## Data supplied
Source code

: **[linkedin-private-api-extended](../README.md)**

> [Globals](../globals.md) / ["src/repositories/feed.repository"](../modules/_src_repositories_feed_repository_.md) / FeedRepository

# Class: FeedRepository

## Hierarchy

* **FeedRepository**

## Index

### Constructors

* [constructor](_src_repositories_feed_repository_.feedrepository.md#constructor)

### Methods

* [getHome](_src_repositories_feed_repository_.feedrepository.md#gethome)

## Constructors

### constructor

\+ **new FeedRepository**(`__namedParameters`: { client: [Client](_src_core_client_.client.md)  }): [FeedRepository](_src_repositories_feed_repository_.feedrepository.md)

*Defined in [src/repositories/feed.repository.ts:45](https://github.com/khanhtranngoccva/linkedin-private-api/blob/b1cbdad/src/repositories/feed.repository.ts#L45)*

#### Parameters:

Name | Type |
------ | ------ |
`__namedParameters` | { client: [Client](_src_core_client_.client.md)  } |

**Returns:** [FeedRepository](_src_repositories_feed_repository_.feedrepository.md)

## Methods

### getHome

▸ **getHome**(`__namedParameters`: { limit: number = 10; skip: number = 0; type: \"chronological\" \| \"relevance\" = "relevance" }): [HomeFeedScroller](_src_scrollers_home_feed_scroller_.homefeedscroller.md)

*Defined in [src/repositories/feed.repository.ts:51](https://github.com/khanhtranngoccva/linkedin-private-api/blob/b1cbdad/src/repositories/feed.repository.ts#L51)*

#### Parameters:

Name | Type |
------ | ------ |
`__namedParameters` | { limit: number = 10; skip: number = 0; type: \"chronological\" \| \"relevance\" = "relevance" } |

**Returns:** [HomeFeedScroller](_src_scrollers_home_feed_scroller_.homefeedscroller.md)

## Task
Word for word, return the lines from the one holding "# Class: FeedRepository" through the end of the entries above.

## Worked solution
# Class: FeedRepository

## Hierarchy

* **FeedRepository**

## Index

### Constructors

* [constructor](_src_repositories_feed_repository_.feedrepository.md#constructor)

### Methods

* [getHome](_src_repositories_feed_repository_.feedrepository.md#gethome)

## Constructors

### constructor

\+ **new FeedRepository**(`__namedParameters`: { client: [Client](_src_core_client_.client.md)  }): [FeedRepository](_src_repositories_feed_repository_.feedrepository.md)

*Defined in [src/repositories/feed.repository.ts:45](https://github.com/khanhtranngoccva/linkedin-private-api/blob/b1cbdad/src/repositories/feed.repository.ts#L45)*

#### Parameters:

Name | Type |
------ | ------ |
`__namedParameters` | { client: [Client](_src_core_client_.client.md)  } |

**Returns:** [FeedRepository](_src_repositories_feed_repository_.feedrepository.md)

## Methods

### getHome

▸ **getHome**(`__namedParameters`: { limit: number = 10; skip: number = 0; type: \"chronological\" \| \"relevance\" = "relevance" }): [HomeFeedScroller](_src_scrollers_home_feed_scroller_.homefeedscroller.md)

*Defined in [src/repositories/feed.repository.ts:51](https://github.com/khanhtranngoccva/linkedin-private-api/blob/b1cbdad/src/repositories/feed.repository.ts#L51)*

#### Parameters:

Name | Type |
------ | ------ |
`__namedParameters` | { limit: number = 10; skip: number = 0; type: \"chronological\" \| \"relevance\" = "relevance" } |

**Returns:** [HomeFeedScroller](_src_scrollers_home_feed_scroller_.homefeedscroller.md)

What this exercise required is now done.